How do I find a surgeon?
The Academy can recommend a board-certified otolaryngologist in your area who has a specific interest in facial plastic surgery. A reputable surgeon will take a thorough patient history and advise you on the best procedure for you. Patients should also be cautious not to be swayed by doctors who have the latest equipment, but should instead focus on finding the provider who possesses the skills, expertise, and experience necessary to choose the right treatment method for each individual.
What should you know prior to facial plastic surgery?
Your surgeon should discuss the procedure, risks, and recovery with you. Knowing what to expect will put you more at ease. You should ask how many of the particular type of procedures the surgeon has performed, and how often. You should also know what sort of preparation plans you need to make, how long the procedure will take, and any associated risks. Your surgeon should advise you about any medications you should avoid before your surgery.
Some risks might include: nausea, numbness, bleeding, blood clots, infection, and adverse reactions to the anesthesia. Additionally, if you smoke, you should avoid doing so for two weeks before your surgery in order to optimize healing following your procedure.
You will also want to understand all associated costs and payment options before undergoing any procedure. Insurance will usually cover reconstructive plastic surgery, but check with your provider. If you will be paying for the procedure, find out what payment options are available and if there is a payment plan.

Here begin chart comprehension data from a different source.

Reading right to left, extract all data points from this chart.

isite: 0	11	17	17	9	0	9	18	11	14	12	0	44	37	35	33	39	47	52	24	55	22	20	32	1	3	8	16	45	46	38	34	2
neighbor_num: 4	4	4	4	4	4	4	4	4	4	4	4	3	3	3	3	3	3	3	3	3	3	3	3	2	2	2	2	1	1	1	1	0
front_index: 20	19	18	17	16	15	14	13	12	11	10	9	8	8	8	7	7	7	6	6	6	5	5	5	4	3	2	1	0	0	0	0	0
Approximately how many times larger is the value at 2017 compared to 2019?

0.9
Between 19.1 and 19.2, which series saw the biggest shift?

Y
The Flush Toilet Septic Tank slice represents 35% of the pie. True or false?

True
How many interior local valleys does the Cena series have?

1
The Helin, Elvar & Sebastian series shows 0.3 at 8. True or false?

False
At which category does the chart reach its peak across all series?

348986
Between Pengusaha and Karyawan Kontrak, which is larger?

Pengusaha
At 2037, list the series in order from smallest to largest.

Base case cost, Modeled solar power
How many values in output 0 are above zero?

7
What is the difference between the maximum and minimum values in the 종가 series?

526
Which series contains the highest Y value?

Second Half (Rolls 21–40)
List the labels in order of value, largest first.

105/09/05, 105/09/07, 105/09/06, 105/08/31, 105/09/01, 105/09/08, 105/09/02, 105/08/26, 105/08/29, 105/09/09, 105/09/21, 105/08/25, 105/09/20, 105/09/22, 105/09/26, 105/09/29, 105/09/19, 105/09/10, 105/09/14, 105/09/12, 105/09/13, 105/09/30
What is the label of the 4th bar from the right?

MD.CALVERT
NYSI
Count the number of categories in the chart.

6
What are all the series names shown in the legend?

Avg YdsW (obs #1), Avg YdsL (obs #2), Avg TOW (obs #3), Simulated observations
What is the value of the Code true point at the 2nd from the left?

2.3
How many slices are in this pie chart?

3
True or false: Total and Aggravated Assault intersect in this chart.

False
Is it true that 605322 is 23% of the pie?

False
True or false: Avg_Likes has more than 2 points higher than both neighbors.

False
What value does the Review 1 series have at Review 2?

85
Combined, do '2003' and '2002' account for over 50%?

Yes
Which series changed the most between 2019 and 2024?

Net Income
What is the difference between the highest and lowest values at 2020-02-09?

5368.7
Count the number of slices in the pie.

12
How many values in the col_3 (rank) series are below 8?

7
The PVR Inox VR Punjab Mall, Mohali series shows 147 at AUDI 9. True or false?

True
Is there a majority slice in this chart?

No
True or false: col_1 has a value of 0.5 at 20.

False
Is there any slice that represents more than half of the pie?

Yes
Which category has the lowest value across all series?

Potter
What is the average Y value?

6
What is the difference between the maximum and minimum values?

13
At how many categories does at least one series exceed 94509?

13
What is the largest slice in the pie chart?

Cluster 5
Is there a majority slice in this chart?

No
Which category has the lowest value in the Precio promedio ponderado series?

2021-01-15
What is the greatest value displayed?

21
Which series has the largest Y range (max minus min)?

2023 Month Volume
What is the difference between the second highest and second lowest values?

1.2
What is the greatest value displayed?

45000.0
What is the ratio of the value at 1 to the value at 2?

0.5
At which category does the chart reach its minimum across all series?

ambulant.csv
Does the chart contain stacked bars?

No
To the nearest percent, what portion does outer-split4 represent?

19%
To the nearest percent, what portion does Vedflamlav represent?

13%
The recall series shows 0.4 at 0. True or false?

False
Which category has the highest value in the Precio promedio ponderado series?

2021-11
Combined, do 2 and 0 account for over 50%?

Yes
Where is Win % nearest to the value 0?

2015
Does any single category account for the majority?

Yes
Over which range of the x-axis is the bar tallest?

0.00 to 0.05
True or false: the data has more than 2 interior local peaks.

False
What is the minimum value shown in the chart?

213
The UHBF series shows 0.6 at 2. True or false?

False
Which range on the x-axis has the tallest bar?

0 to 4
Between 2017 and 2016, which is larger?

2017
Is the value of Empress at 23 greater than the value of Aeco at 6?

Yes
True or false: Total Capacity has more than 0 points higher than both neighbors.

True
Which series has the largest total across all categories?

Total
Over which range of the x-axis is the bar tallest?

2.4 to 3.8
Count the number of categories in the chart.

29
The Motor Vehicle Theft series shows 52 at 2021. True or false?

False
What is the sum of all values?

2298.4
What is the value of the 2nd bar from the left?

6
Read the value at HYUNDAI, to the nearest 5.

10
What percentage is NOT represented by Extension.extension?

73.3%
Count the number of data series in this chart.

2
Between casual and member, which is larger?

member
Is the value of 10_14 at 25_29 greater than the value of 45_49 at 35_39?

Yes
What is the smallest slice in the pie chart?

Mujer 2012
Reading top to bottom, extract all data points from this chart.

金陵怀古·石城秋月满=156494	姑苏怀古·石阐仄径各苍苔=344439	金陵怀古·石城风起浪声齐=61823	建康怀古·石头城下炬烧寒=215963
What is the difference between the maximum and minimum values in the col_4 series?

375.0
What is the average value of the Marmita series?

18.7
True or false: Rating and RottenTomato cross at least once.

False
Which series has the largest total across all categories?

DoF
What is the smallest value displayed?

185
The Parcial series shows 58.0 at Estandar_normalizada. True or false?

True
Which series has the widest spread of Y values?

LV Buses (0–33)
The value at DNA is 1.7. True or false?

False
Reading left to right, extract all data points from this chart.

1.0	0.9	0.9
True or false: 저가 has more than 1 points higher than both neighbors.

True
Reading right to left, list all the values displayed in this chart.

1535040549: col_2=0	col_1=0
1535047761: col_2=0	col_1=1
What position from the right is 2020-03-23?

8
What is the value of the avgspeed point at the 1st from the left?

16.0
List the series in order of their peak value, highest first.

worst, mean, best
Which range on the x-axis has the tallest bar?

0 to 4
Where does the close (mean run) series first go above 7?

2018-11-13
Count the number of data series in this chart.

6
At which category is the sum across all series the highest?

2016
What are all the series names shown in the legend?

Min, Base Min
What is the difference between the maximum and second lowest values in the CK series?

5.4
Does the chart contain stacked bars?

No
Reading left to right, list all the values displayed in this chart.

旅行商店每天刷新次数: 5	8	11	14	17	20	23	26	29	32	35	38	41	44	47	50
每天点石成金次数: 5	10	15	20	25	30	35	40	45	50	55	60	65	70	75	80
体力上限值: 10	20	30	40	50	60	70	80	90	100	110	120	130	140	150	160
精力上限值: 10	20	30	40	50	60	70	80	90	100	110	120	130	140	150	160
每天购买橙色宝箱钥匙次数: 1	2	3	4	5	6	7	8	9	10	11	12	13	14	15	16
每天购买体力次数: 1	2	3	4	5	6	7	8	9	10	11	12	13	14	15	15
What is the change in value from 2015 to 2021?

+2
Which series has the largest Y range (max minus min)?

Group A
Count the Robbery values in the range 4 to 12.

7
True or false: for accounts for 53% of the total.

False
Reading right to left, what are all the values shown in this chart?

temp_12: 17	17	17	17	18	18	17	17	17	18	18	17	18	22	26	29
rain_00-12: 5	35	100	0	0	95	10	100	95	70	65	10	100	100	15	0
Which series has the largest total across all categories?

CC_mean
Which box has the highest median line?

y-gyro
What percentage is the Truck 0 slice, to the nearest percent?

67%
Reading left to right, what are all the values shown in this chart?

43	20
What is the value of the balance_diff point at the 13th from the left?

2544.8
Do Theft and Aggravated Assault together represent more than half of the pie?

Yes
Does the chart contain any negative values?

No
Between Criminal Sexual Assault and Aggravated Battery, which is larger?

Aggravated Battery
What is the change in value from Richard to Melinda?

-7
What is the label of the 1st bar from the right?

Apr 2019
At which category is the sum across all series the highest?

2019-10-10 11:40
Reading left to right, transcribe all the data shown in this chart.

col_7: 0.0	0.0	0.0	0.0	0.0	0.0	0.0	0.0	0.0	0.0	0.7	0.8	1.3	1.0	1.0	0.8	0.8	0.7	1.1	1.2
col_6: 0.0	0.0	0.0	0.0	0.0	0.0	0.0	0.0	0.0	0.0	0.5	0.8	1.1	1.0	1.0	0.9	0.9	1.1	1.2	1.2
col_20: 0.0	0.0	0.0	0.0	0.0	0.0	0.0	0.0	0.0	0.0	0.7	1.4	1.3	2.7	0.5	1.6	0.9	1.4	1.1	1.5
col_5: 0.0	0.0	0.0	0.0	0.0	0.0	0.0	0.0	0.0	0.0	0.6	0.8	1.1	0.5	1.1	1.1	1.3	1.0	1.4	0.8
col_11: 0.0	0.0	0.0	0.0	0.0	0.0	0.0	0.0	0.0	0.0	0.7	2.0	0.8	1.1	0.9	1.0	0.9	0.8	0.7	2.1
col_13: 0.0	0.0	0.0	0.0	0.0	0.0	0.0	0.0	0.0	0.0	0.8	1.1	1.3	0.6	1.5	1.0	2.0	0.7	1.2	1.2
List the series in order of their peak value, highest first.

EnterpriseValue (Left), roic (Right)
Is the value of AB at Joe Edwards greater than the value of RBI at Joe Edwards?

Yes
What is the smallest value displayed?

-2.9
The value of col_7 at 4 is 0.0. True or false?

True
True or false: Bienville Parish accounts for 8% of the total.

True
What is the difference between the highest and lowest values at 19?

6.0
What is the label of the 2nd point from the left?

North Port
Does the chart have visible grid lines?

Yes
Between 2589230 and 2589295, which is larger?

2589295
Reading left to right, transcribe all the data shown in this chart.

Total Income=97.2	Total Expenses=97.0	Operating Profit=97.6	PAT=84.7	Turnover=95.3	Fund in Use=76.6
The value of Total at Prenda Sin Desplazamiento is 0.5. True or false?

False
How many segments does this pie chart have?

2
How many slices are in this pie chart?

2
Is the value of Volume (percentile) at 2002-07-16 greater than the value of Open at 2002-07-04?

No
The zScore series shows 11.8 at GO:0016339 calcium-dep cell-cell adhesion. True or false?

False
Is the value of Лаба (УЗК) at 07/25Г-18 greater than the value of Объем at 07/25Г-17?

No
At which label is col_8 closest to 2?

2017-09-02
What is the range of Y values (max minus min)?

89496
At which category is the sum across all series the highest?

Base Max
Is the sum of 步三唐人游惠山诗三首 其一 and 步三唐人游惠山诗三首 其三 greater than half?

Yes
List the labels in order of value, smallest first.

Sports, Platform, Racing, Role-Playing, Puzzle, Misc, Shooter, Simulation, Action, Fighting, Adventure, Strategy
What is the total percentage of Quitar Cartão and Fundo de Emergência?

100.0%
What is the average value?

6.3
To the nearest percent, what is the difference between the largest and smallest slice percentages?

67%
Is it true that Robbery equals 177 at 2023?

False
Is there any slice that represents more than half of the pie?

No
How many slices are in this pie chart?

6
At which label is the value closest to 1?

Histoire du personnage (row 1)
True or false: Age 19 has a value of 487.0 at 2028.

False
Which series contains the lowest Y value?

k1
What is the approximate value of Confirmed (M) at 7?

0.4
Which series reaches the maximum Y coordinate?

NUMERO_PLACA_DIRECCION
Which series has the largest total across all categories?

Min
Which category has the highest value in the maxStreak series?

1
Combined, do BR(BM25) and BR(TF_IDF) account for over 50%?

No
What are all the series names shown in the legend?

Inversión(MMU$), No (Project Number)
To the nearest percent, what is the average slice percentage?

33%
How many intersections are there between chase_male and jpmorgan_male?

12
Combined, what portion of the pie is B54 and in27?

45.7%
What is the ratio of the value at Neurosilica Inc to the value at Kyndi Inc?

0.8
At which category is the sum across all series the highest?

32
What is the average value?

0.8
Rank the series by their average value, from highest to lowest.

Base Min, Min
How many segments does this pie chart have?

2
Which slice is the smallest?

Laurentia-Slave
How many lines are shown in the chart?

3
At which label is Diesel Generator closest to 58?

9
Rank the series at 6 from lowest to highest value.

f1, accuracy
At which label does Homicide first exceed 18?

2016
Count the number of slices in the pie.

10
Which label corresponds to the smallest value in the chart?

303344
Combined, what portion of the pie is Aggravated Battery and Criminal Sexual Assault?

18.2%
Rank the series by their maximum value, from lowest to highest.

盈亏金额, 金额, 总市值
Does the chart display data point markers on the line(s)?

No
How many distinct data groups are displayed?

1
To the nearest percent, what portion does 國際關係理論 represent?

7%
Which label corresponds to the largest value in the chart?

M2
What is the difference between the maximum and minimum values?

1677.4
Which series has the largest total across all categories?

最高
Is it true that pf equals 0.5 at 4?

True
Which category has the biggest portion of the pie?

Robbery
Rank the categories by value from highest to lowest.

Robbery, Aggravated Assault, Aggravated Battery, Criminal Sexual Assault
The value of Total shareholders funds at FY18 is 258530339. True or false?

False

What will recovery be like?
Most plastic surgery will not require a long hospital stay. Depending on the extent of your surgery, some procedures can be completed on an outpatient basis, meaning you would not require a hospital stay. Other procedures may require a hospital stay overnight or for a day or two. Either way, before you are released from the hospital, your surgeon will discuss with you any special care to take while you're recovering at home. You will be provided with gauze and other types of dressings to tend to your incision area. Permanent sutures and surgical staples will be removed in the office about a week after the procedure. Your surgeon should also explain any special diet you should follow, medications you should take or avoid, and any restriction on activities.
Following your surgery, generally, you should:
- Avoid aerobic exercise for two weeks.
- Refrain from weight lifting and contact sports for one month.
- Talk with your surgeon about medication to manage pain and swelling.
- Avoid aspirin because it can cause bleeding and make bruising worse.
Most patients feel comfortable returning to work one to two weeks following their surgery, when swelling and bruising are reduced and their appearance has improved.